(Yazılı alıştırma 1): Lütfen aşağıdaki listenin başından "part at (1379, 1251)" geçen satıra kadar, o satır da dahil, her şeyi yeniden yazın. "dashed" ifadesini "dotted" olarak değiştirin, başka hiçbir şeye dokunmayın.

(Metin alıntısı):
AK Parti yeni bir siyasal oluşum doğurdu!

Demokrasi ve Atılım Partisi; kısa adı DEVA…

Daha kurulur kurulmaz çokbilmişler, sahiplerine yaranmak isteyenler kestirip attı:

“Bu partiden bir şey olmaz!”

Ne zaman incelediniz de bu kadar derin analiz (!) yaptınız?

Kurulduğunda İYİ Parti için de aynı şeyi söylemiyor muydunuz?

Ne oldu, Meral Akşener’i seçime sokmamak için bin türlü numara çevrilmesine göz yumdunuz; CHP demokrasi için 15 milletvekili verince de iftiraları sıraladınız!

Sonuç, İYİ Parti TBMM’ye 43 milletvekili ile girdi.

***

Bu tiplere demokrasi nedir diye sormak isterim?

Çok sesli, çok renkli bir toplum oluşturmak, farklı düşüncelerin kendilerini temsil edebilecekleri yapılar kurmak değil midir demokrasi?

***

Genel Başkan Ali Babacan’ı pazartesi günü Fox Televizyonu’nda izledim.

Demokrasiden, şeffaflıktan, basın ve ifade özgürlüğünden, bazı gazetecilere tecrit uygulandığından, liyakat yerine sadakatin ön plana çıktığından, KPSS sınavından çok mülakatın geçerli olmasının yanlışlığından, inşaat rantı yerine sanayileşmeden, ihracattan, ekonominin temel güvencesi hukuktan söz etti.

Otoriterliğin giderek yükseldiği, ifade ve basın özgürlüğünün zorlaştığı, yeteneğin ikinci plana itildiği bir dönemde bu tür söylemlere ve yeni liderlere Türkiye’nin gereksinimi yok mu?

Yüzde kaç alır, onu halk bilir. Bırakalım, insanlar kendi kararlarını kendi versin. Sandık kurulur herkes boyunun ölçüsünü alır nasılsa!

Doğmamış çocuğa don biçenler, toplum mühendisliği yapanlar şöyle bir adım arkada dursun!

***

Kuşkusuz Ali Babacan’ın partisinin kuruluşuyla ilgili artılar-eksiler söylenebilir, değerlendirmeler yapılabilir ama peşin hükümle mahkum etmek ne oluyor?

Örneğin Kurucular Kurulu’nda Prof. Dr. Daren Acemoğlu gibi dünya çapında bir isim bekleniyordu. Olmadı!

AK Parti’nin eski MKYK üyesi Prof. Dr. Osman Can ile Anayasa Mahkemesi eski Başkanı Haşim Kılıç’ın olmaması önemli bir eksiklik…

Kurucular arasında sadece tek bir milletvekili Mustafa Yeneroğlu’nun olması da büyük handikap…

***

Balıkesir eski Belediye Başkanı Edip Uğur kurucular arasında yer aldı. Eski başkan Uğur’un sık sık Bursa’ya geldiği Dürdane’deki Halil Doğru’nun evinde Recep Altepe ve Kadir Topbaş’la buluştuğunu biliyoruz.

(Veri satırları):
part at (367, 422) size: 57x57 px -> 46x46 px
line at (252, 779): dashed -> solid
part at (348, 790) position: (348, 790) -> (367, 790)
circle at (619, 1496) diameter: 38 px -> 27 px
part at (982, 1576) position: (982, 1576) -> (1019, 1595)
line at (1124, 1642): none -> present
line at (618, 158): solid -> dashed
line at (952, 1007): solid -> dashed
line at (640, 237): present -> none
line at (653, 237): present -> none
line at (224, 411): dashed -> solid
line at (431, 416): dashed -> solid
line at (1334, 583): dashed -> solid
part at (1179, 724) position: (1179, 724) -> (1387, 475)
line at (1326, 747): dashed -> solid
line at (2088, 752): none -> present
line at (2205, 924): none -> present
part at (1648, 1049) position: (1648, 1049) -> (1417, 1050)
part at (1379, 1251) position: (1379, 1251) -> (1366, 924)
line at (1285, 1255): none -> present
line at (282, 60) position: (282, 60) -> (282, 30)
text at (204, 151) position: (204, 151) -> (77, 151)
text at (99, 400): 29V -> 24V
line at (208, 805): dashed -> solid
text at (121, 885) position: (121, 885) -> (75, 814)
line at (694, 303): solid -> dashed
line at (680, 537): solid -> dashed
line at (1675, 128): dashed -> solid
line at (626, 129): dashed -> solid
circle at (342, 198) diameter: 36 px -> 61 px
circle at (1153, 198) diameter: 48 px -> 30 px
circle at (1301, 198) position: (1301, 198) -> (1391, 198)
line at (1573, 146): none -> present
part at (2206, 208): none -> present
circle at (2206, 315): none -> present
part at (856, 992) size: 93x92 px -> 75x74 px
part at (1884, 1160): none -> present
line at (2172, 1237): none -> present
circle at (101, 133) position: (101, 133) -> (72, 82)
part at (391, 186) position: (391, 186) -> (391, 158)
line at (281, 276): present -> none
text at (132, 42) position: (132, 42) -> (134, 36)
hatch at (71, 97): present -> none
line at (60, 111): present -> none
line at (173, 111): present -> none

(Yazılı alıştırma 2): DEVA Partisi hakkındaki yazıya göre İYİ Parti TBMM'ye kaç milletvekiliyle girdi?

(Görev sonucu 1):
part at (367, 422) size: 57x57 px -> 46x46 px
line at (252, 779): dotted -> solid
part at (348, 790) position: (348, 790) -> (367, 790)
circle at (619, 1496) diameter: 38 px -> 27 px
part at (982, 1576) position: (982, 1576) -> (1019, 1595)
line at (1124, 1642): none -> present
line at (618, 158): solid -> dotted
line at (952, 1007): solid -> dotted
line at (640, 237): present -> none
line at (653, 237): present -> none
line at (224, 411): dotted -> solid
line at (431, 416): dotted -> solid
line at (1334, 583): dotted -> solid
part at (1179, 724) position: (1179, 724) -> (1387, 475)
line at (1326, 747): dotted -> solid
line at (2088, 752): none -> present
line at (2205, 924): none -> present
part at (1648, 1049) position: (1648, 1049) -> (1417, 1050)
part at (1379, 1251) position: (1379, 1251) -> (1366, 924)

(Görev sonucu 2): 43 milletvekiliyle.